THE TASK — The answer is the line that contains "assign seg = ~D;" followed by every later line of the entries below, each repeated exactly, and nothing else.

Hardware design source files

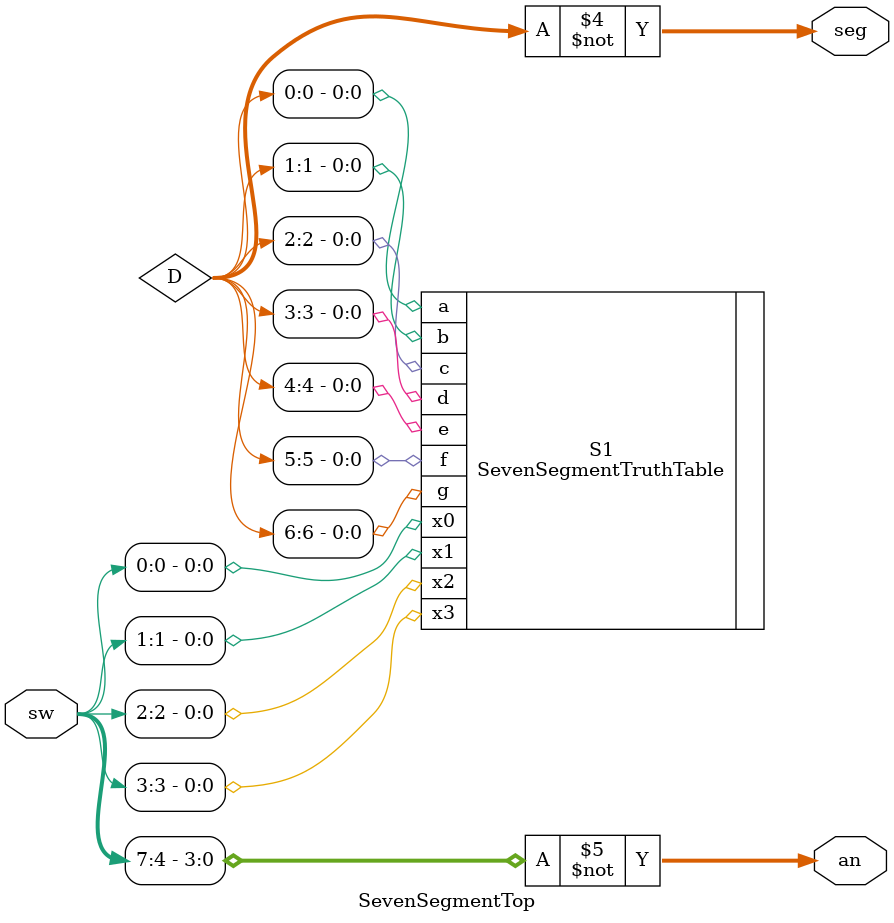
<source format=v>
`timescale 1ns / 1ps


module SevenSegmentTop(
    input [7:0] sw,
    output [3:0] an,
    output [6:0] seg
    );
    
    wire [6:0] D;
    wire NAN = sw[3]&sw[2] | sw[3] & sw[1];
    
    //assign seg = ~(D&~{7{NAN}});
    assign seg = ~D;
    assign an  = ~sw[7:4];
    
   SevenSegmentTruthTable S1(
//   SevenSegmentCombinational S1(
   .x3(sw[3]),
   .x2(sw[2]),
   .x1(sw[1]),
   .x0(sw[0]),
   .a(D[0]),
   .b(D[1]),
   .c(D[2]),
   .d(D[3]),
   .e(D[4]),
   .f(D[5]),
   .g(D[6])
    );
endmodule

</source>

OUTPUT BELOW —
    assign seg = ~D;
    assign an  = ~sw[7:4];
    
   SevenSegmentTruthTable S1(
//   SevenSegmentCombinational S1(
   .x3(sw[3]),
   .x2(sw[2]),
   .x1(sw[1]),
   .x0(sw[0]),
   .a(D[0]),
   .b(D[1]),
   .c(D[2]),
   .d(D[3]),
   .e(D[4]),
   .f(D[5]),
   .g(D[6])
    );
endmodule

</source>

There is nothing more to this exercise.